Asian stock market went higher on Friday as the market is looking to end this week in gains.U.S. stock market ended mixed on Thursday night as Jobless claims data disappointed to act as a damper in early U.S. trading, but the upbeat Philadelphia Fed survey for June provided support for the stock market. U.S. and European futures drifted Friday ahead of the quadruple witching day on Wall Street. Treasuries were flat while crude oil rose, with West Texas Intermediate climbing past $39 a barrel.
USD went higher in this mixed market sentiment. The weekly jobless claims in the U.S. remained above the one million benchmarked in the past week, although it reported fewer job losses than previous weeks. In the same time, the Philadelphia Fed survey for the June business outlook rebounded way more than expected — 27 rather than the minus 21 read that was forecast. That signals the U.S. leading indicator can extend its resurgence, given the strong relationship between the two.

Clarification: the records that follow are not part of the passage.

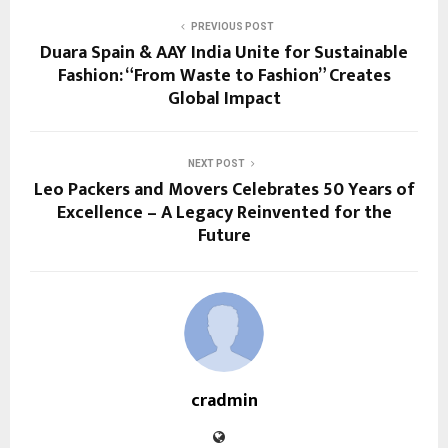
PREVIOUS POST
Duara Spain & AAY India Unite for Sustainable
Fashion: “From Waste to Fashion” Creates
Global Impact
NEXT POST
Leo Packers and Movers Celebrates 50 Years of
Excellence – A Legacy Reinvented for the
Future
cradmin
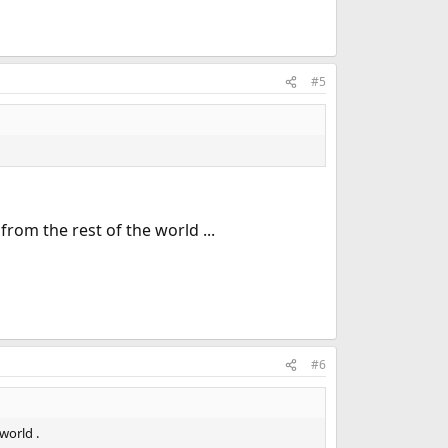
#5
rom the rest of the world ...
#6
world .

As the market becomes pickier with economic data, USD could see some upside as the recovery might need longer than expected.
Copper prices edged higher as PBOC governor’s reassurance that the economic fundamentals remain sound and that the Chinese government will keep liquidity ample in the second half of the year lifted the market risk sentiment. Elsewhere, concerns over the risks of a second wave of Covid-19 infection limited the upside in prices.
Gold prices traded sideways as concerns of a second wave of Covid-19 infections which buoyed demand for the precious metal was countered by a stronger dollar and optimism for a swift economic recovery. Meanwhile, a surge in the number of new Covid-19 cases in the US along with travel curbs implemented by Beijing as they battle a second wave of virus infections limit the downside of the precious metal.
On the last trading day for this week, oil looks set to resume its upwards run on signs that consumption is picking up within economies that are emerging from their lockdowns. However, the rise could well be limited as a resurgence of the virus in Beijing is clouding the long-term outlook. How a major economy like Beijing deals with the 2nd wave and its consumption of oil will likely reflect other economies should they be hit with the 2nd wave as well. In line with the end of the week upwards push for oil, the CAD further strengthened as well.
Technical & Trade views
USDCAD (Intraday bias: bearish below 1.3621)
We turned bearish as price is approaching 1st resistance where the 61.8% fib retracement and horizontal swing high are. Price is likely to reverse off the level towards 1st support where the 61.8% fib extension is.
UKOIL (Intraday bias: bullish above 41.66)
Oil price broke above triangle formation to the upside. With price holding above moving average and MACD above 0, in bullish territory, a further push up above 1st support at 41.66 towards 1st resistance at 42.74 is expected.
XAUUSD ( Intraday bias: Bearish below 1733.136)
Price is facing bearish pressure from our resistance, in line with our descending trend line, 78.6% fibonacci retracement and 78.6% fibonacci extension, where we could see a further drop to our first support level, in line with our 61.8% fibonacci retracement and horizontal overlap support. Stochastic is facing bearish pressure from our resistance as well.
XCUUSD ( Intraday bias: bearish below 2.62375)Price is facing bearish pressure from our resistance at 2.62375 in line with our horizontal swing high resistance, 127.2% fibonacci extension and 50% fibonacci retracement where we remain bearish below this level and could see a further drop to our first support level, in line with our horizontal swing low support and 100% fibonacci extension. Stochastic is facing bearish pressure from our resistance as well.